Dan, terakhir kelima adalah ekstensifikasi dan peningkatan pengawasan sebagai tindak lanjut dari tax amnesty. Amnesti yang dilaksanakan di tahun 2016 sampai 2017, tetap perlu dilakukan pengawasannya. Pemanfaatan data amnesti bukan untuk menakuti wajib pajak namun untuk membantu wajib pajak melaporkan pajak secara benar. Setelah dilakukan pengampunan maka ke depan diharapkan wajib pajak menjadi tertib.
Penyejuk Hati
Kelima faktor di atas diharapkan mampu menaikkan tax ratio sampai dengan 12,2%. Kenaikan tax ratio ini akan meningkatkan jumlah wajib pajak yang membayar. Bila kita cermati dalam 10 tahun terakhir rata-rata kenaikan penerimaan pajak adalah 11%, dengan demikian target pertumbuhan 15,4% dapat dikatakan ambisius.

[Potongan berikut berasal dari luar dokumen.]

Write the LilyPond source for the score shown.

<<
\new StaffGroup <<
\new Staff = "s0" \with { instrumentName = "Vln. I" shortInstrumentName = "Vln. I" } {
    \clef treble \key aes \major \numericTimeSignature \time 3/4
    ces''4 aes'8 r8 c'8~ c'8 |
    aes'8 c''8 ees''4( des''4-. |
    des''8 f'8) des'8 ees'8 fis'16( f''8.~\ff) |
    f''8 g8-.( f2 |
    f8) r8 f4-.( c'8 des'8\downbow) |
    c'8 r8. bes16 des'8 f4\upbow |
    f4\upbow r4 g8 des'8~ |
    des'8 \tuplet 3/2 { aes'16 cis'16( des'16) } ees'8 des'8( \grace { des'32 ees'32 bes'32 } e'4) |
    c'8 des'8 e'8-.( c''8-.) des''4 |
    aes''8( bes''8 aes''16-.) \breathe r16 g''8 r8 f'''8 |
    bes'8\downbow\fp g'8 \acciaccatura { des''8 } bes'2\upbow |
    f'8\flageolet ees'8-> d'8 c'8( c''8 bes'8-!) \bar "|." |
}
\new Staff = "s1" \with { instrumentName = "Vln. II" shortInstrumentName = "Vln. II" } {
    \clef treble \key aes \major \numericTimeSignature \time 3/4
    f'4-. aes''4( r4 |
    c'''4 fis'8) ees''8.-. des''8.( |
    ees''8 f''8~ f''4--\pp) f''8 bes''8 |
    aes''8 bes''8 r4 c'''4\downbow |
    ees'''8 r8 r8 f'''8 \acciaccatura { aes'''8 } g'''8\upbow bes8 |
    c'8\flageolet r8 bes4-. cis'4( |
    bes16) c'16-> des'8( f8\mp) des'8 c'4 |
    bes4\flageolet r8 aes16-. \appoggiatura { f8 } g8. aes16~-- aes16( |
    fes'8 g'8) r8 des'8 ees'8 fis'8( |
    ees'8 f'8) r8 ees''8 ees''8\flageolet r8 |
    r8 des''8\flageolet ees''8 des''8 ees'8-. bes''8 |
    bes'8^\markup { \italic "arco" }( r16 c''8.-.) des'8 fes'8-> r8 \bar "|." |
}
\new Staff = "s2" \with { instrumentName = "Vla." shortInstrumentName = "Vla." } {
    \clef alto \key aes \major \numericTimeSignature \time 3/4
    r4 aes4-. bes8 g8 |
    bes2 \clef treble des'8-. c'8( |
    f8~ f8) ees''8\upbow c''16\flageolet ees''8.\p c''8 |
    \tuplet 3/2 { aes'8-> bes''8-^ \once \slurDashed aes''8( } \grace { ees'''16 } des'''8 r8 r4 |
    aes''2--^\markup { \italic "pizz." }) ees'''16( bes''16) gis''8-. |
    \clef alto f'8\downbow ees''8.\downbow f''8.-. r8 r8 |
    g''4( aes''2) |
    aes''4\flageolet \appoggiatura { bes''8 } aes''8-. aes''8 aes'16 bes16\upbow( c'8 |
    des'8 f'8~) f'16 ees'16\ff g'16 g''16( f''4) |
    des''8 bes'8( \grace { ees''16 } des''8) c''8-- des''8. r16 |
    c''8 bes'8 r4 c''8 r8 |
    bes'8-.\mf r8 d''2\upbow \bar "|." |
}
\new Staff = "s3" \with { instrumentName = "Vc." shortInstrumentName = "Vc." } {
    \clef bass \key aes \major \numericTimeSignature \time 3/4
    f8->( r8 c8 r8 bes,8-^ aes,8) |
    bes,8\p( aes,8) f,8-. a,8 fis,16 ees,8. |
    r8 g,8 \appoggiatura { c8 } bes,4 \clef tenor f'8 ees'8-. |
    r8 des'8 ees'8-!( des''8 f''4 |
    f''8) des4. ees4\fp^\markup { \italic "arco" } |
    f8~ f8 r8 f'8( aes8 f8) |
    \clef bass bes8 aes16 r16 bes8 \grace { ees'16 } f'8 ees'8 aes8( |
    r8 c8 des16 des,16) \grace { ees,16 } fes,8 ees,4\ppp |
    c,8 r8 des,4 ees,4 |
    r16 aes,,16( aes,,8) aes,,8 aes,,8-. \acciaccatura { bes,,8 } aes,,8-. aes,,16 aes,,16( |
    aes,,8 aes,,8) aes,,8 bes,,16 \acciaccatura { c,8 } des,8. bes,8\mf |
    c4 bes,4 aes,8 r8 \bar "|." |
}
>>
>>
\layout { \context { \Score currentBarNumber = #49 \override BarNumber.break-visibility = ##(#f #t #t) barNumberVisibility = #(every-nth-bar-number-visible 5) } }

Ambisius saat ini diperlukan sebagai penyemangat kita untuk meraih target, namun tetap harus realistis. Hasil pembangunan infrastruktur diharapkan dapat dipetik di tahun 2019 sehingga industri dapat merasakan manfaat dari pembangunan itu dengan adanya penghematan biaya. Kementerian Keuangan juga memberikan tax allowance, tax holiday, dan insentif perpajakan lainnya untuk mendukung investasi industri di Indonesia. Semua ini diharapkan dapat mendukung pencapaian penerimaan pajak di tahun 2019. Untuk itu perlu kita jaga instrument perpajakan yang ramah akan investasi tanpa menghilangkan peluang untuk penggalian potensi pajak. Sementara moment pileg dan pilpres di tahun 2019 juga merupakan tantangan tersendiri, karena di balik pesta demokrasi pasti ada peluang penerimaan pajak, meski hal tersebut belum bisa dihitung namun bisa diharapkan.
Meruntuhkan ego setiap direktorat serta kementerian untuk bekerja sama bukan merupakan hal yang mudah, namun dengan sikap yang rendah hati pasti hal tersebut akan terjalin. Sepenggal syair ini bisa menjadi penyejuk “Ini adalah bumi yang terindah dari baiknya Tuhan padaku, waktu tak mengusaikan indahnya Indonesia meski akhir-akhir ini ujian berupa bencana datang, kita tinggal di alam terhebat tolong kita camkan itu”.
Setiap kita mempunyai penyejuk hati, bagiku istri adalah bagai butiran hujan yang turun menyejukkan hati. Seperti halnya alam Indonesia yang indah merupakan penyejuk di tengah ambisi pencapain target di tahun 2019. Hendaknya apa yang kita lakukan di tahun 2019, kita persembahkan untuk ibu pertiwi yang telah memberikan kita keindahan alam yang tiada dua, karena merupakan bentuk terindah dari baiknya Tuhan pada kita semua, semoga ini menjadi renungan. (*)
*) Tulisan ini merupakan pendapat pribadi penulis dan bukan cerminan sikap instansi di mana penulis bekerja.